128-bits multiply with NumPy

For another on-going project, I needed to do 64-bits x 64-bits to 128-bits multiply, and I needed it in Python. When doing numerical work with Python, I always use NumPy which is a really awesome library. Unfortunately NumPy is heavily biased towards hardware native types, which makes sense for efficiency but did not helped me.

I decided to write my own NumPy-based 64x64->128 routines.

Some simple maths

The problem with 64x64 using 64-bits types is that it will obviously overflow. To avoid overflowing, we need to decompose the multiply operation into several operations applying to 64-bits types (which are the bigger native types we can use) without overflow. The trick is to multiply and add 32-bits integers using 64-bits integers: that way we know there will be no overflow.

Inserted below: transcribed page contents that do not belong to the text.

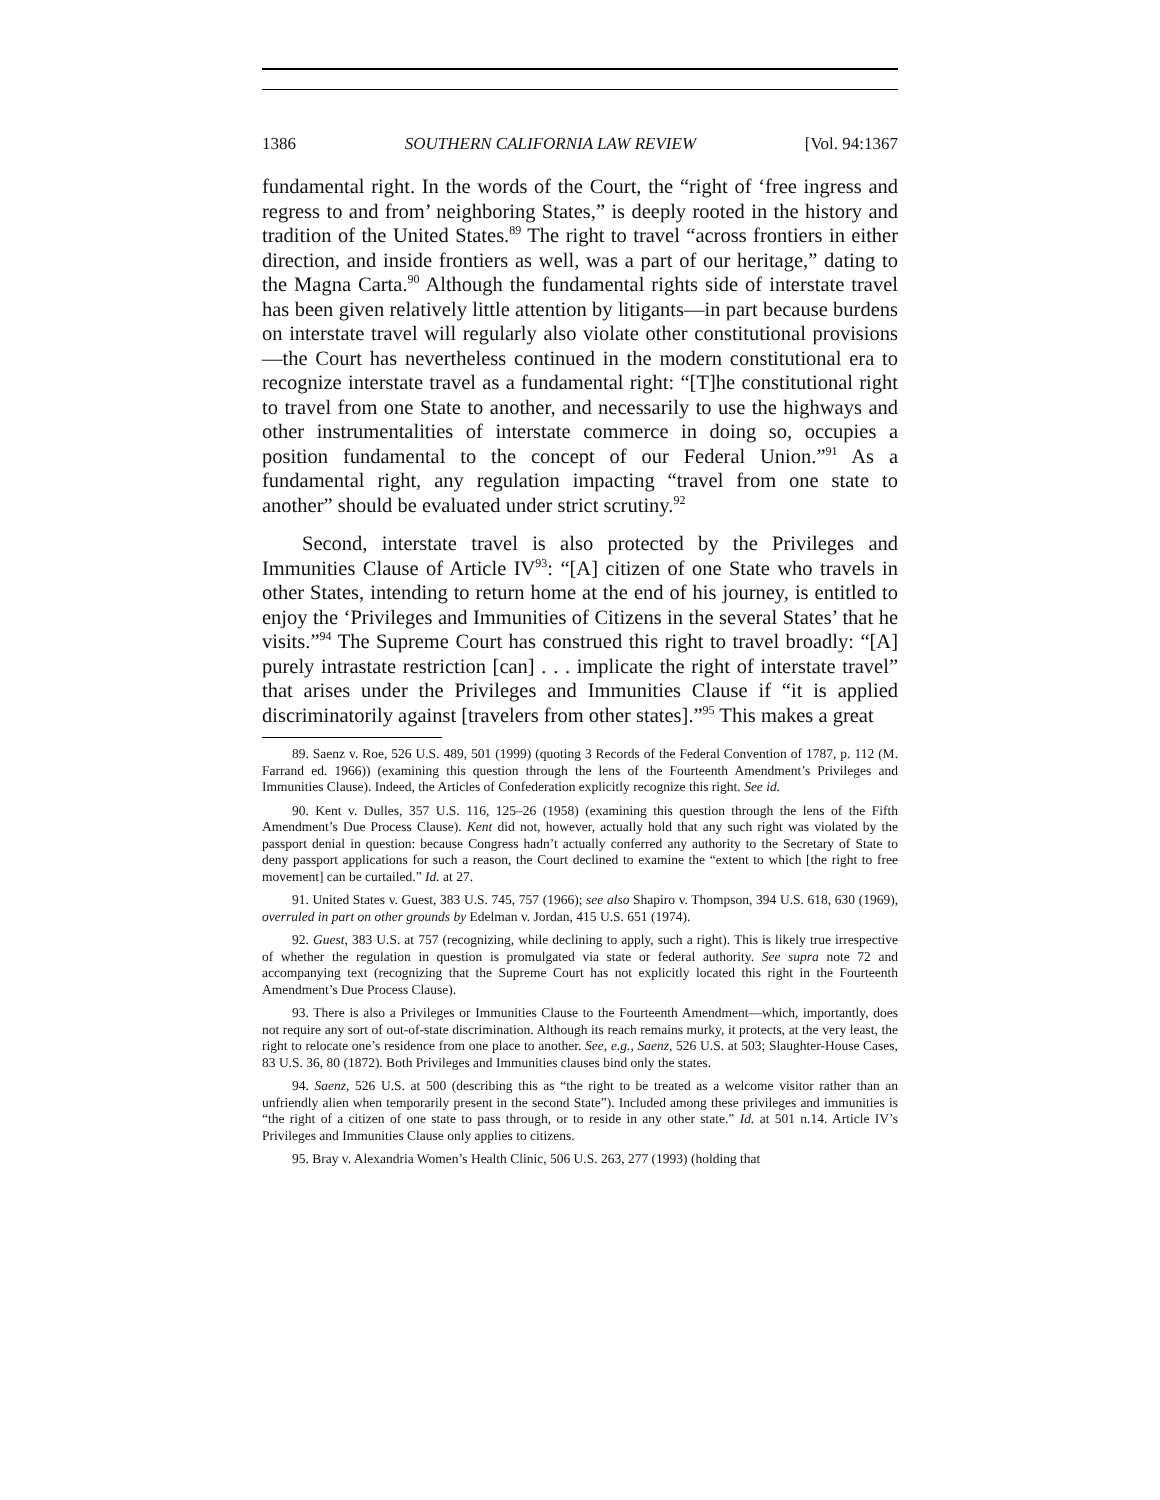1386 SOUTHERN CALIFORNIA LAW REVIEW [Vol. 94:1367
fundamental right. In the words of the Court, the “right of ‘free ingress and regress to and from’ neighboring States,” is deeply rooted in the history and tradition of the United States.<sup>89</sup> The right to travel “across frontiers in either direction, and inside frontiers as well, was a part of our heritage,” dating to the Magna Carta.<sup>90</sup> Although the fundamental rights side of interstate travel has been given relatively little attention by litigants—in part because burdens on interstate travel will regularly also violate other constitutional provisions—the Court has nevertheless continued in the modern constitutional era to recognize interstate travel as a fundamental right: “[T]he constitutional right to travel from one State to another, and necessarily to use the highways and other instrumentalities of interstate commerce in doing so, occupies a position fundamental to the concept of our Federal Union.”<sup>91</sup> As a fundamental right, any regulation impacting “travel from one state to another” should be evaluated under strict scrutiny.<sup>92</sup>
Second, interstate travel is also protected by the Privileges and Immunities Clause of Article IV<sup>93</sup>: “[A] citizen of one State who travels in other States, intending to return home at the end of his journey, is entitled to enjoy the ‘Privileges and Immunities of Citizens in the several States’ that he visits.”<sup>94</sup> The Supreme Court has construed this right to travel broadly: “[A] purely intrastate restriction [can] . . . implicate the right of interstate travel” that arises under the Privileges and Immunities Clause if “it is applied discriminatorily against [travelers from other states].”<sup>95</sup> This makes a great
89. Saenz v. Roe, 526 U.S. 489, 501 (1999) (quoting 3 Records of the Federal Convention of 1787, p. 112 (M. Farrand ed. 1966)) (examining this question through the lens of the Fourteenth Amendment’s Privileges and Immunities Clause). Indeed, the Articles of Confederation explicitly recognize this right. See id.
90. Kent v. Dulles, 357 U.S. 116, 125–26 (1958) (examining this question through the lens of the Fifth Amendment’s Due Process Clause). Kent did not, however, actually hold that any such right was violated by the passport denial in question: because Congress hadn’t actually conferred any authority to the Secretary of State to deny passport applications for such a reason, the Court declined to examine the “extent to which [the right to free movement] can be curtailed.” Id. at 27.
91. United States v. Guest, 383 U.S. 745, 757 (1966); see also Shapiro v. Thompson, 394 U.S. 618, 630 (1969), overruled in part on other grounds by Edelman v. Jordan, 415 U.S. 651 (1974).
92. Guest, 383 U.S. at 757 (recognizing, while declining to apply, such a right). This is likely true irrespective of whether the regulation in question is promulgated via state or federal authority. See supra note 72 and accompanying text (recognizing that the Supreme Court has not explicitly located this right in the Fourteenth Amendment’s Due Process Clause).
93. There is also a Privileges or Immunities Clause to the Fourteenth Amendment—which, importantly, does not require any sort of out-of-state discrimination. Although its reach remains murky, it protects, at the very least, the right to relocate one’s residence from one place to another. See, e.g., Saenz, 526 U.S. at 503; Slaughter-House Cases, 83 U.S. 36, 80 (1872). Both Privileges and Immunities clauses bind only the states.
94. Saenz, 526 U.S. at 500 (describing this as “the right to be treated as a welcome visitor rather than an unfriendly alien when temporarily present in the second State”). Included among these privileges and immunities is “the right of a citizen of one state to pass through, or to reside in any other state.” Id. at 501 n.14. Article IV’s Privileges and Immunities Clause only applies to citizens.
95. Bray v. Alexandria Women’s Health Clinic, 506 U.S. 263, 277 (1993) (holding that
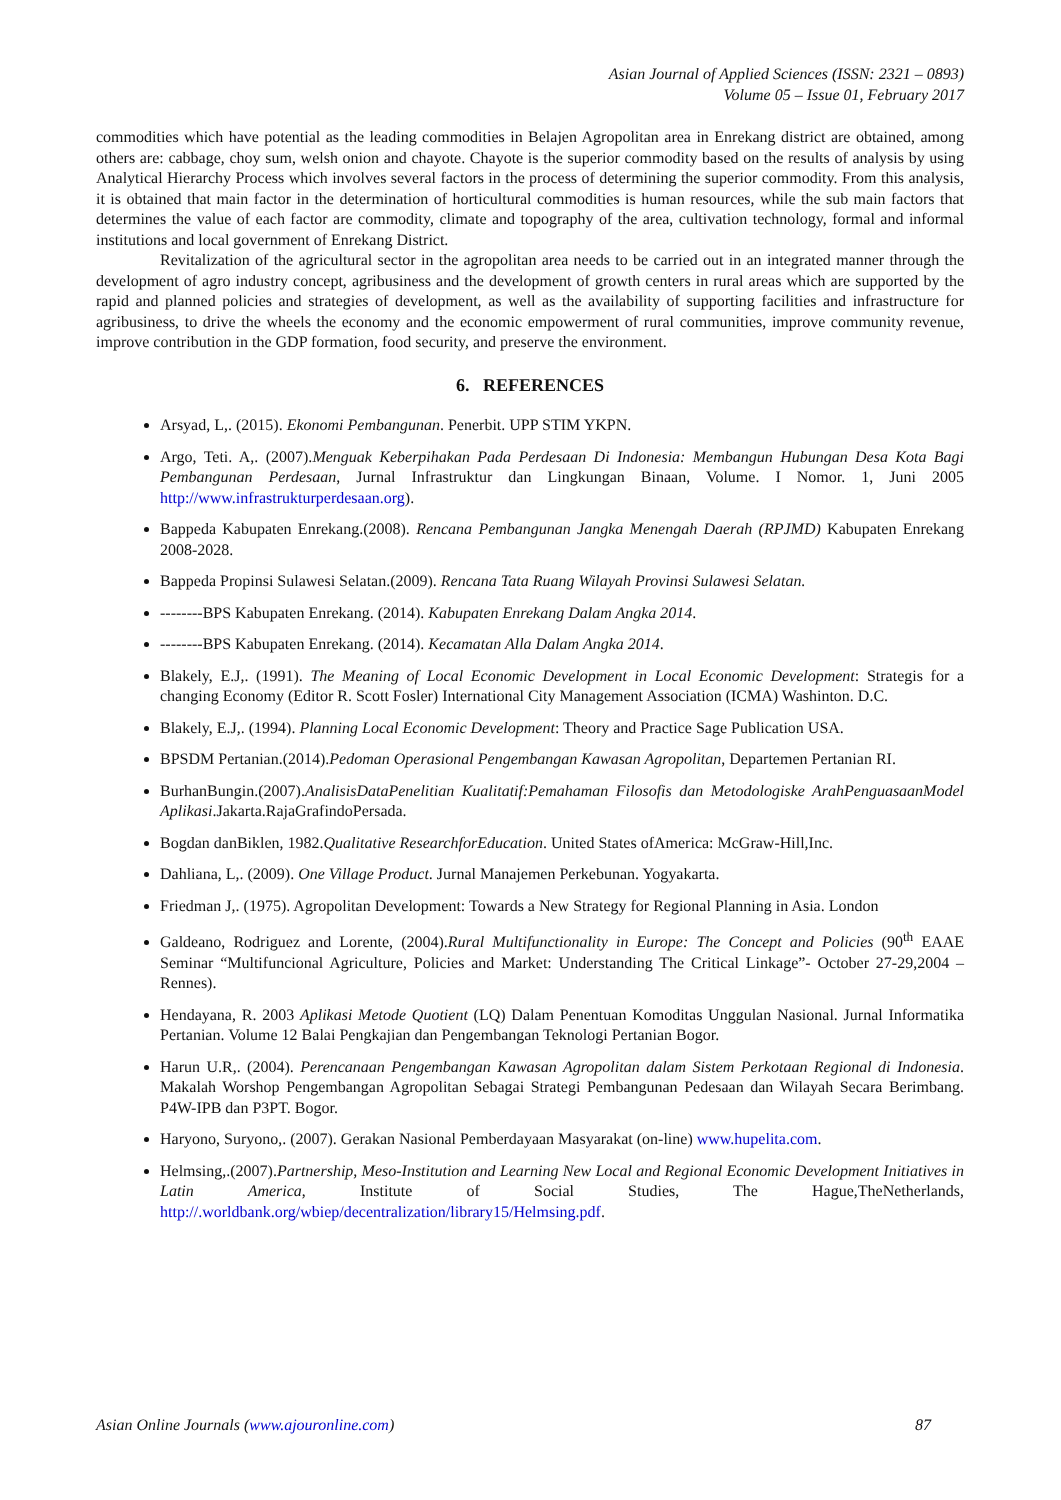Asian Journal of Applied Sciences (ISSN: 2321 – 0893)
Volume 05 – Issue 01, February 2017
commodities which have potential as the leading commodities in Belajen Agropolitan area in Enrekang district are obtained, among others are: cabbage, choy sum, welsh onion and chayote. Chayote is the superior commodity based on the results of analysis by using Analytical Hierarchy Process which involves several factors in the process of determining the superior commodity. From this analysis, it is obtained that main factor in the determination of horticultural commodities is human resources, while the sub main factors that determines the value of each factor are commodity, climate and topography of the area, cultivation technology, formal and informal institutions and local government of Enrekang District.
Revitalization of the agricultural sector in the agropolitan area needs to be carried out in an integrated manner through the development of agro industry concept, agribusiness and the development of growth centers in rural areas which are supported by the rapid and planned policies and strategies of development, as well as the availability of supporting facilities and infrastructure for agribusiness, to drive the wheels the economy and the economic empowerment of rural communities, improve community revenue, improve contribution in the GDP formation, food security, and preserve the environment.
6. REFERENCES
Arsyad, L,. (2015). Ekonomi Pembangunan. Penerbit. UPP STIM YKPN.
Argo, Teti. A,. (2007).Menguak Keberpihakan Pada Perdesaan Di Indonesia: Membangun Hubungan Desa Kota Bagi Pembangunan Perdesaan, Jurnal Infrastruktur dan Lingkungan Binaan, Volume. I Nomor. 1, Juni 2005 http://www.infrastrukturperdesaan.org).
Bappeda Kabupaten Enrekang.(2008). Rencana Pembangunan Jangka Menengah Daerah (RPJMD) Kabupaten Enrekang 2008-2028.
Bappeda Propinsi Sulawesi Selatan.(2009). Rencana Tata Ruang Wilayah Provinsi Sulawesi Selatan.
--------BPS Kabupaten Enrekang. (2014). Kabupaten Enrekang Dalam Angka 2014.
--------BPS Kabupaten Enrekang. (2014). Kecamatan Alla Dalam Angka 2014.
Blakely, E.J,. (1991). The Meaning of Local Economic Development in Local Economic Development: Strategis for a changing Economy (Editor R. Scott Fosler) International City Management Association (ICMA) Washinton. D.C.
Blakely, E.J,. (1994). Planning Local Economic Development: Theory and Practice Sage Publication USA.
BPSDM Pertanian.(2014).Pedoman Operasional Pengembangan Kawasan Agropolitan, Departemen Pertanian RI.
BurhanBungin.(2007).AnalisisDataPenelitian Kualitatif:Pemahaman Filosofis dan Metodologiske ArahPenguasaanModel Aplikasi.Jakarta.RajaGrafindoPersada.
Bogdan danBiklen, 1982.Qualitative ResearchforEducation. United States ofAmerica: McGraw-Hill,Inc.
Dahliana, L,. (2009). One Village Product. Jurnal Manajemen Perkebunan. Yogyakarta.
Friedman J,. (1975). Agropolitan Development: Towards a New Strategy for Regional Planning in Asia. London
Galdeano, Rodriguez and Lorente, (2004).Rural Multifunctionality in Europe: The Concept and Policies (90<sup>th</sup> EAAE Seminar “Multifuncional Agriculture, Policies and Market: Understanding The Critical Linkage”- October 27-29,2004 – Rennes).
Hendayana, R. 2003 Aplikasi Metode Quotient (LQ) Dalam Penentuan Komoditas Unggulan Nasional. Jurnal Informatika Pertanian. Volume 12 Balai Pengkajian dan Pengembangan Teknologi Pertanian Bogor.
Harun U.R,. (2004). Perencanaan Pengembangan Kawasan Agropolitan dalam Sistem Perkotaan Regional di Indonesia. Makalah Worshop Pengembangan Agropolitan Sebagai Strategi Pembangunan Pedesaan dan Wilayah Secara Berimbang. P4W-IPB dan P3PT. Bogor.
Haryono, Suryono,. (2007). Gerakan Nasional Pemberdayaan Masyarakat (on-line) www.hupelita.com.
Helmsing,.(2007).Partnership, Meso-Institution and Learning New Local and Regional Economic Development Initiatives in Latin America, Institute of Social Studies, The Hague,TheNetherlands, http://.worldbank.org/wbiep/decentralization/library15/Helmsing.pdf.
Asian Online Journals (www.ajouronline.com) 87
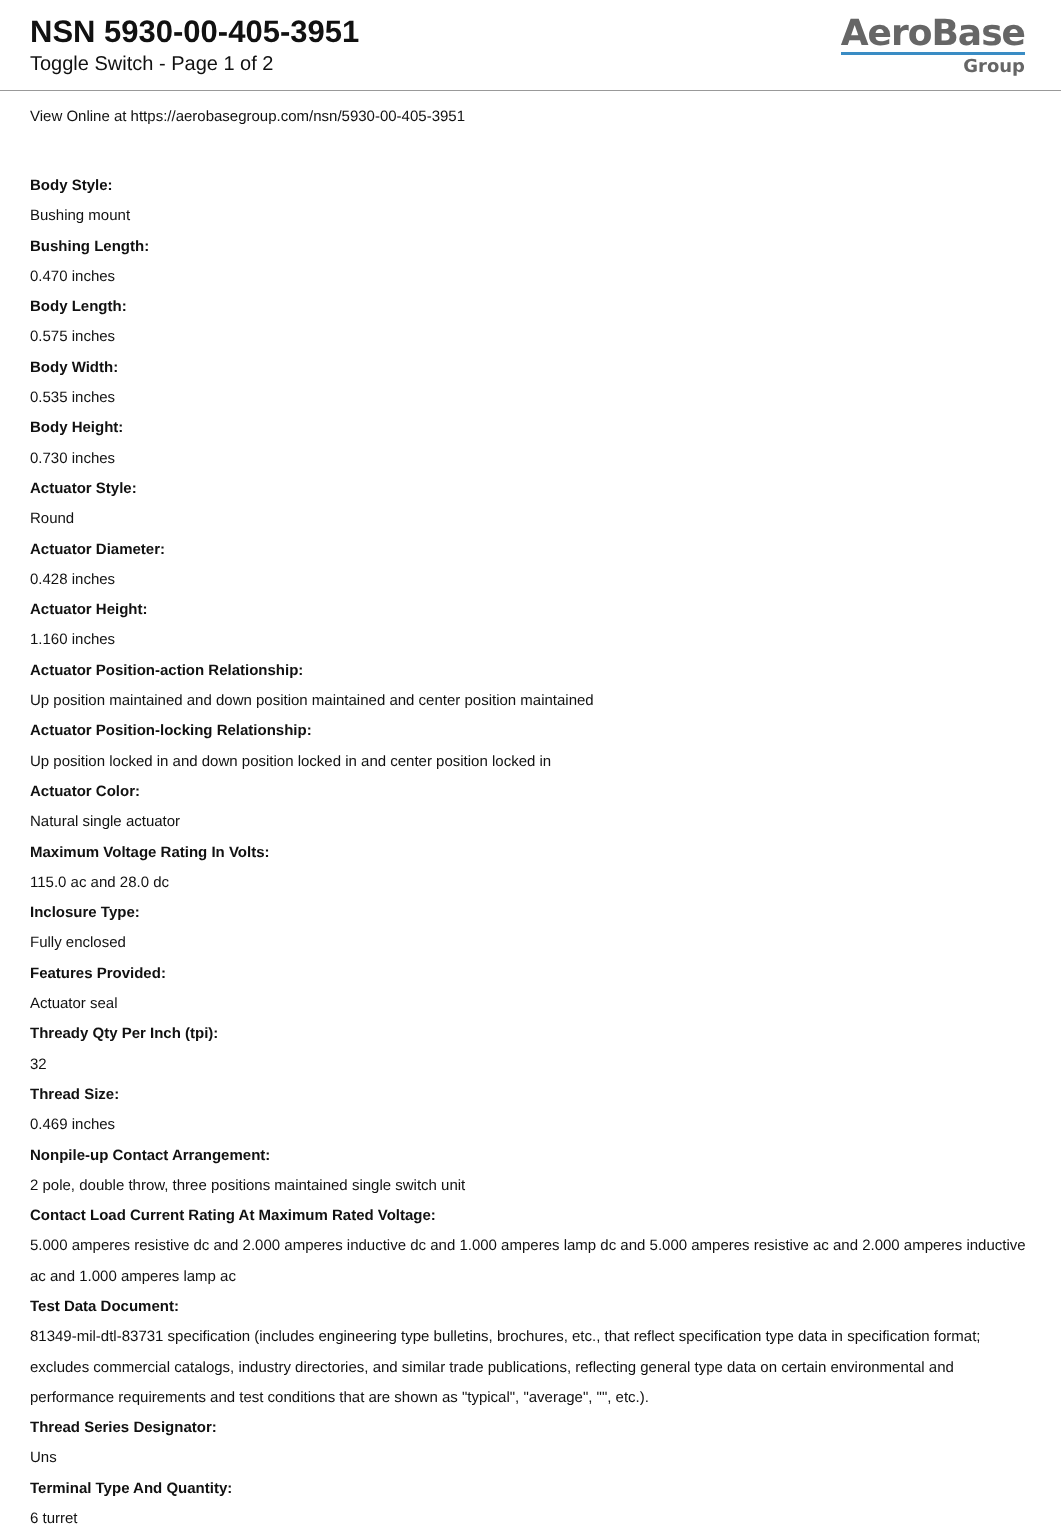NSN 5930-00-405-3951
Toggle Switch - Page 1 of 2
AeroBase
Group
View Online at https://aerobasegroup.com/nsn/5930-00-405-3951
Body Style:
Bushing mount
Bushing Length:
0.470 inches
Body Length:
0.575 inches
Body Width:
0.535 inches
Body Height:
0.730 inches
Actuator Style:
Round
Actuator Diameter:
0.428 inches
Actuator Height:
1.160 inches
Actuator Position-action Relationship:
Up position maintained and down position maintained and center position maintained
Actuator Position-locking Relationship:
Up position locked in and down position locked in and center position locked in
Actuator Color:
Natural single actuator
Maximum Voltage Rating In Volts:
115.0 ac and 28.0 dc
Inclosure Type:
Fully enclosed
Features Provided:
Actuator seal
Thready Qty Per Inch (tpi):
32
Thread Size:
0.469 inches
Nonpile-up Contact Arrangement:
2 pole, double throw, three positions maintained single switch unit
Contact Load Current Rating At Maximum Rated Voltage:
5.000 amperes resistive dc and 2.000 amperes inductive dc and 1.000 amperes lamp dc and 5.000 amperes resistive ac and 2.000 amperes inductive ac and 1.000 amperes lamp ac
Test Data Document:
81349-mil-dtl-83731 specification (includes engineering type bulletins, brochures, etc., that reflect specification type data in specification format; excludes commercial catalogs, industry directories, and similar trade publications, reflecting general type data on certain environmental and performance requirements and test conditions that are shown as "typical", "average", "", etc.).
Thread Series Designator:
Uns
Terminal Type And Quantity:
6 turret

Here is how to decompose a 64x64 multiplication into 32-bits operations:

  a * b
= ahi|alo * bhi|blo
= (ahi*2^n + alo) * (bhi*2^n + blo)
= (ahi*bhi)*2^(2n) + (ahi*blo)*2^n + (alo*bhi)*2^n + alo*blo
= (ahi*bhi)*2^(2n) + (ahi*blo + alo*bhi)*2^n + alo*blo

With:

  • a the 1st 64-bits integer, ahi its 32 higher order bits, alo its 32 lower order bits
  • b the 2nd 64-bits integer, bhi its 32 higher order bits, blo its 32 lower order bits
  • n the bit size of the smaller type. In my case n = 32

That's it? Unfortunately no: the terms ahi*bi, ahi*blo, alo*bhi and alo*blo won't overflow (32x32->64), but the term ahi*blo + alo*bhi can (and will) overflow. We have to decompose it again:

  ahi*blo + alo*bhi
= mid1 + mid2
= mid1hi|mid1lo + mid2hi|mid2lo
= (mid1hi*2^n + mid1lo) + (mid2hi*2^n + mid2lo)
= (mid1hi+mid2hi)*2^n + mid1lo + mid2lo

Looks good. The last issue to deal with is that this middle term ahi*blo + alo*bhi is a 64-bits value shifted by 32-bits: its 32 low-order bits must be added to the last term alo*blo whereas its 32 high-order bits must be added to the 1st term ahi*bhi.

NumPy implementation

The NumPy implementation just implement what we saw here. As a side-note, I think the fact you can indifferently use NumPy arrays or integers is a testament to the great interface design of NumPy.

The actual implementation looks a little bit obfuscated, because of optimizations to avoid too many array copies. You can compare it to the more straightforward (and slower) version.

But why?

OK, I could just have used NumPy with array(dtype='object') and use the nice built-in, arbitrary sized, integer Python type. This is true.

On the other hand, this is interesting and this is faster. And in the case of my other project, I can optimize further because I do not need the whole 128-bits result.